## THINGS TO DO
A. According to the article on Good Looking Records, what was the first track LTJ Bukem produced, and in what year?
B. Extend the article on Good Looking Records, picking up after its final sentence.

## EXCERPT TO READ
- Founded: 1991
- Founder: LTJ Bukem
- Genre: Drum and bass; jungle;
- Country of origin: United Kingdom
- Location: Watford

= Good Looking Records =

UK record label

Good Looking Records is a jungle and drum and bass record label, founded in 1991 by producer LTJ Bukem. The label specialises in jazz-influenced and atmospheric intelligent drum & bass.

== Overview ==
Following the label's mid-2000s hiatus, all 12" singles issued were housed in a plain grey card sleeve with the label's logo on the front cover.

Some of the label's drum & bass releases went under the banner of "Looking Good Records". These featured nearly identical sleeves, the only difference being the yellow spine of the Good Looking releases and the royal blue design of the Looking Good records.

Artists who have released on this label include LTJ Bukem, Blame, Photek, Blu Mar Ten, Seba, Source Direct, Makoto, Q Project, and Peshay.

== History ==
By 1990, the dance music genres of house and acid house had evolved into hardcore and breakbeat in the UK, with what was later referred to as "drum & bass" and "jungle" developing as offshoots. Initially mixing at raves, LTJ Bukem turned his hand to production, producing his first track "Demons Theme" in 1990. Bukem soon grew frustrated with the lack of control over his own recordings, so in 1991 he formed his own label Good Looking Records. Early Good Looking tracks like "Atlantis" and "Music" provided a soulful, melodic alternative to the prevailing hardcore tracks then in vogue.

[Data items]
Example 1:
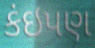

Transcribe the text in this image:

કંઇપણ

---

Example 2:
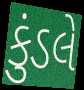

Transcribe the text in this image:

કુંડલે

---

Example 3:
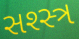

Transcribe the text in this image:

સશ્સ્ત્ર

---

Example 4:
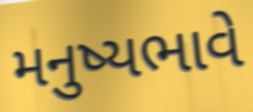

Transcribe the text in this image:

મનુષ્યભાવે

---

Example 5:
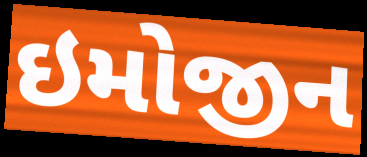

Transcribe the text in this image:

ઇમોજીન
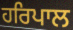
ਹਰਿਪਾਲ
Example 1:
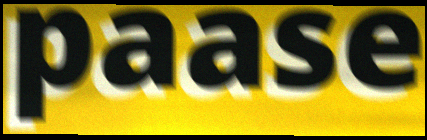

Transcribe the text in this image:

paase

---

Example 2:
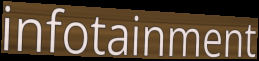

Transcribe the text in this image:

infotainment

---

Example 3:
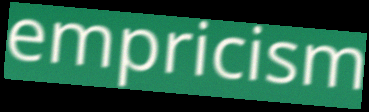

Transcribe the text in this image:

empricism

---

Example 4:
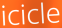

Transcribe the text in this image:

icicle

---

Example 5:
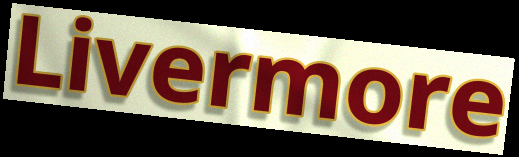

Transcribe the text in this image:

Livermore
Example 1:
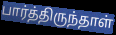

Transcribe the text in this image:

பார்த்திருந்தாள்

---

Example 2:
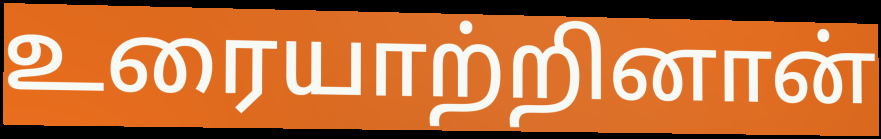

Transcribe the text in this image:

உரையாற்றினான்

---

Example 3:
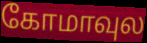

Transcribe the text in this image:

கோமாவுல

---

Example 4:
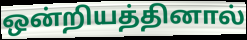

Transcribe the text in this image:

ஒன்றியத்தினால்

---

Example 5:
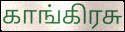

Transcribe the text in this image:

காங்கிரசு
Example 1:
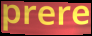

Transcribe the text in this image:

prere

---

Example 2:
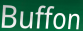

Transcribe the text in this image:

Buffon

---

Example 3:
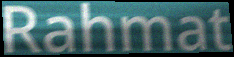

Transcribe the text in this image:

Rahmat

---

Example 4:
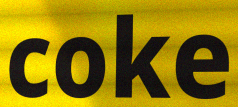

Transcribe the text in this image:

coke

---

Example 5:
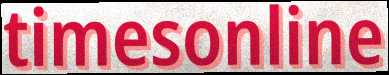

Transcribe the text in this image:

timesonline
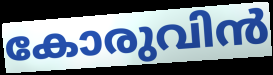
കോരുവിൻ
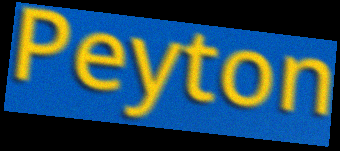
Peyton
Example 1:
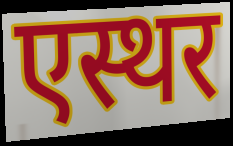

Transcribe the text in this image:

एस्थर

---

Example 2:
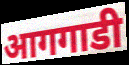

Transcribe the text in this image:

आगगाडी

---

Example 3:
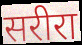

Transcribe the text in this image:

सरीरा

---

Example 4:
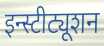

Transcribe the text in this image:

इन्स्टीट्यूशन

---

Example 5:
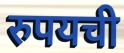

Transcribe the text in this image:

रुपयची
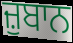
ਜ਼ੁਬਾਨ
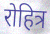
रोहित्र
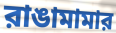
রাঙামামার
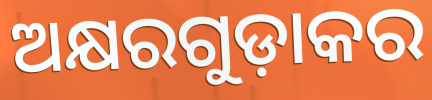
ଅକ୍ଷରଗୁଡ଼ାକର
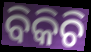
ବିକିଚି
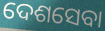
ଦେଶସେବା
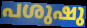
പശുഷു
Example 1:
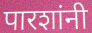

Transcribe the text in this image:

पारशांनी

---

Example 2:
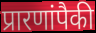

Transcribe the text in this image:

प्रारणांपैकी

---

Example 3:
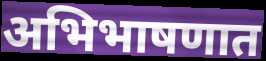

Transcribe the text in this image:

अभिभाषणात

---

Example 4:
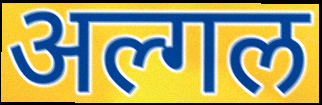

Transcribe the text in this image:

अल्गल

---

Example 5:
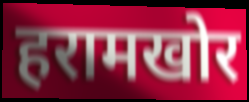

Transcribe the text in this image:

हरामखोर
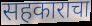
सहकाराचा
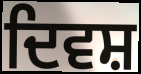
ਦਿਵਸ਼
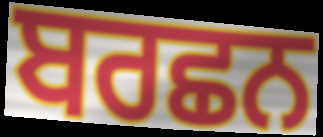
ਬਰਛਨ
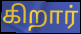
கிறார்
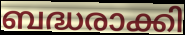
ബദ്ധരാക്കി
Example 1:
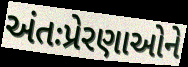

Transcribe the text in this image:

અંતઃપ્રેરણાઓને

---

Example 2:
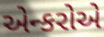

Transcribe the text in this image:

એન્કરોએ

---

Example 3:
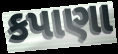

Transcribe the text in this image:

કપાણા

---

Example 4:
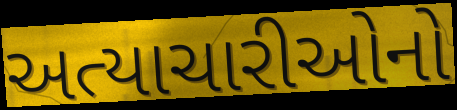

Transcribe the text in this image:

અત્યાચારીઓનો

## EXPECTED ANSWERS
A. "Demons Theme," in 1990.

B.
By 1994, LTJ Bukem had formed his second label Looking Good Records and begun the formation of an artist collective including Peshay, Aquarius (a.k.a. Photek), Blu Mar Ten, Blame, Nookie & Tayla – similarly inclined towards melodicism and epic expanses of sound. Bukem also launched the club night Speed at the Mars Bar in London, in order to promote Good Looking's approach to sound. With Bukem & Fabio playing breakbeat records and MC Conrad providing vocals, it soon became one of the most popular clubs in London.

In 1996, the release of Logical Progression signaled Good Looking's commitment to the drum & bass and jungle community providing shelter for a unique band of producers. The same year, Good Looking introduced the Earth series of compilations. The Earth series showcased a range of mid-tempo musical styles from hip-hop, lounge, cosmic funk, future soul, jazz and house music. The most recent volume, Earth 7 featured a DVD with 5.1 DTS surround sound.

1998 saw the release of the first Progression Sessions mix CD. These live recordings captured the vibe of the Progression Sessions tours and residencies from around the world. The Progression Sessions series has documented the musical direction of Good Looking Records through the years and illustrated the live element brought to each event through the complementary pairing of Bukem's music and the vocals of MC Conrad.

Into the 2000s, Good Looking Records continued to release further Progression Sessions mix CDs, compilation CDs and vinyl. The latest wave of records were released in 2014.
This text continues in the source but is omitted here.